Eugene Rwibasira, the Executive Secretary of Rwanda Development Organization, however, said that the current budgetary allocations is too little to meet the Vision 2020 target of 15 per cent.
"Despite these alarming levels of public expenditures on nutrition, related interventions have remained very low comparing to the needed target achievement under Vision 2020," he said
"Although the whole national budget increased from Rwf1, 677,693,583,398 in 2013/14 fiscal year to Rwf2, 094,910,480,545 in 2017/18, the percentage share for food security has been decreasing," he said.
He said that the budget allocated to food security and nutrition was 7.58 per cent of the total budget of Rwf1, 677,693,583,398 in 2014/15 and it declined to 7.3 per cent in 2015/16.
The per cent again dropped to 7.2 per cent in 2016/17 and to 6.92 per cent in 2017/2018 according to analysis.
"We recommend more investment in food security and nutrition as a stimulant for long term returns. It is imperative for decision makers to increase budget allocation to food security and nutrition. Budget allocation should first target early child development that includes pregnant, lactating mothers, and children less than five years," he said.
Investing in early childhood development, he noted, promotes productivity in the economy and society
He added that districts should increase their budget allocations for food security and nutrition with a focus on specific and sensitive interventions.
There should be coordinated food security and nutrition interventions that are varied to improve on food and nutrition security status in Rwanda, he added.
Adeline Ufitinema, the nutrition specialist at National Early child hood Development Program (NECDP), said: "we cannot achieve the goals of reducing stunting without advocating for budget allocation that is needed.
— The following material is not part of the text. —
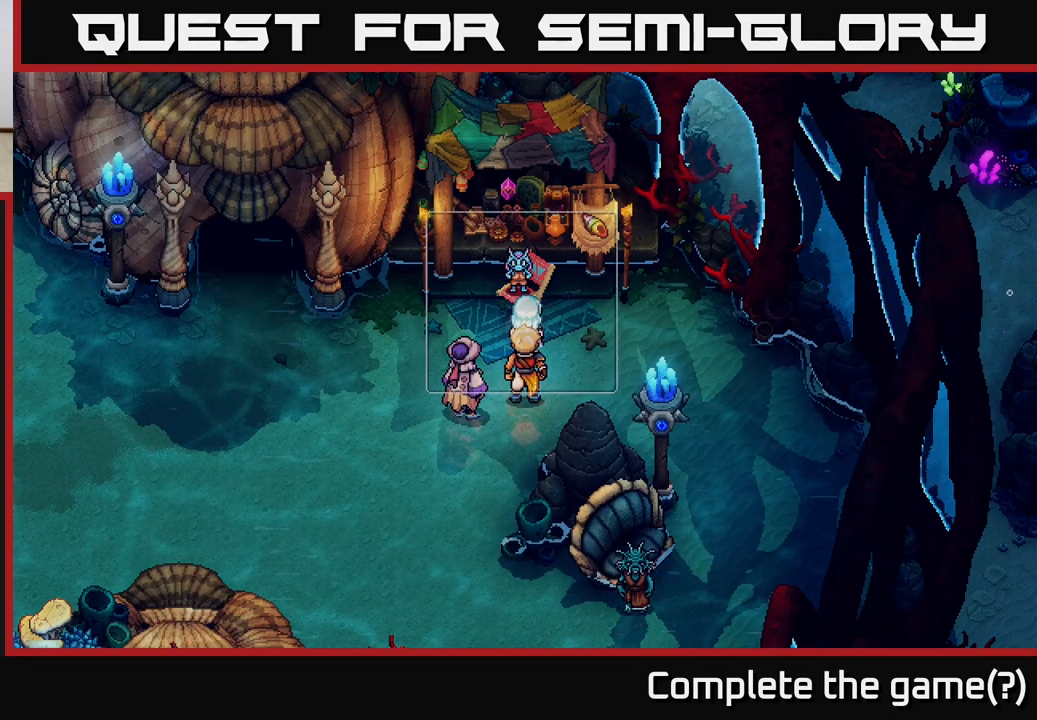
{"buttons": [], "left_stick": "center", "right_stick": "center", "events": []}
We have to increase the investment."
Jean Claude Kabano, the Agricultural Policy Specialist at the Ministry of Agriculture and Animal Resources, said that under the new strategic plan, there will be engagement of many stakeholders to invest in food security interventions.
"We need to increase partnership and share knowledge about the needed interventions and investment to increase wealth of the people. We have started mapping all stakeholders so that we also avoid duplication of efforts among them. We really need the involvement of NGOs and private sector as well," he noted.
The study on the cost of Hunger in Africa (COHA) 2013, which was an African Union Commission (AUC) led initiative, showed the social and economic impacts on African countries and in East African region countries' GDP that result from children under-nutrition.
It showed that in Rwanda, 21.9 per cent of child mortality, and 13.5 per cent of school repetition are associated with stunting, while 49 per cent of working age population suffered from stunting as children which, together with other issues caused by hunger, triggered a 13.5 per cent loss of GDP.
Overall in Africa, the annual cost associated with malnourished children are estimated at between 1.9 per cent and 16.5 per cent of GDP.
Experts say that when $1 is invested in in nutrition, it yields $16 in returns.